Cambridge molecular scientist shares Nobel chemistry prize
Richard Henderson of MRC Laboratory of Molecular Biology in Cambridge shares the £830,000 prize.
A British scientist has received a share of the Nobel Prize in Chemistry for helping to pioneer a “revolutionary” technique for studying the molecular machinery of life.
Dr Richard Henderson, from the MRC Laboratory of Molecular Biology in Cambridge, and his two fellow laureates were honoured for the development of cryo-electron microscopy (cryo-EM).
The technique allows scientists to freeze moving biomolecules such as proteins and visualise the intricate chemical processes that make life possible.
The other winners are Professor Jacques Dubochet from the University of Lausanne in Switzerland and Professor Joachim Frank from Columbia University in New York.
Each receives an equal share of the nine million Swedish krona (£837,000) prize money.
Electron microscopes were once thought to be useful only for examining non-living objects because their electron beams destroy biological material.
Freezing at very low temperatures provided a solution to the problem by protecting the examined material from damage.
Dr Henderson’s critical contribution to the emerging field came in 1990 when he succeeded in using an electron microscope to generate a three-dimensional image of a protein.
Colleagues said his reaction to learning of the award was typically modest.
He said: “I am delighted for everybody in the field that the Nobel Prize in Chemistry has been awarded to acknowledge the success of cryo-EM.

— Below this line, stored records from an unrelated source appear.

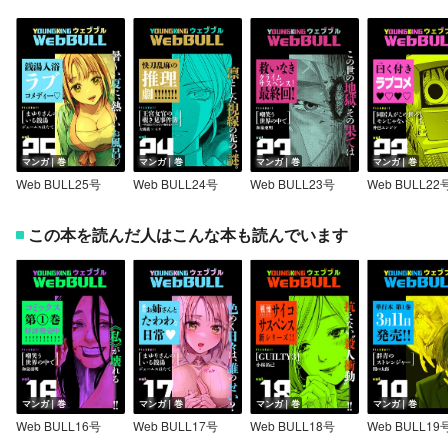
マンガ｜巻
マンガ｜巻
マンガ｜巻
マンガ｜巻
Web BULL25号
Web BULL24号
Web BULL23号
Web BULL22
この本を読んだ人はこんな本も読んでいます
マンガ｜巻
マンガ｜巻
マンガ｜巻
マンガ｜巻
Web BULL16号
Web BULL17号
Web BULL18号
Web BULL19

“I am particularly pleased that Jacques Dubochet has been recognised as the key person who kick-started the field with his method of rapid-freezing in the early 1980s, a crucial advance.”
Prof Frank laid the early foundations of cryo-EM between 1975 and 1986 when he developed a method of processing fuzzy two dimensional electron microscope images and turning them into sharply focused 3D structures.
Meanwhile Prof Dubochet introduced his method of vitrifying water – cooling water so rapidly that it solidifies around a biological sample, allowing the molecules to retain their natural shape even in a vacuum.
Explaining the significance of cryo-EM, Nobel chemistry committee member Heiner Linke said it allowed scientists to “see down to the position of individual atoms to be able to see how these molecules interact with one another, what complexes they build, how these complex machineries work”.
He added: “It’s really the first time that we can see biological molecules in their natural environment and how they actually work together down to the individual atoms.”
Today scientists routinely visualise the three-dimensional structure of biomolecules, imaging everything from the bacterial proteins that cause antibiotic resistance to the surface of the Zika virus.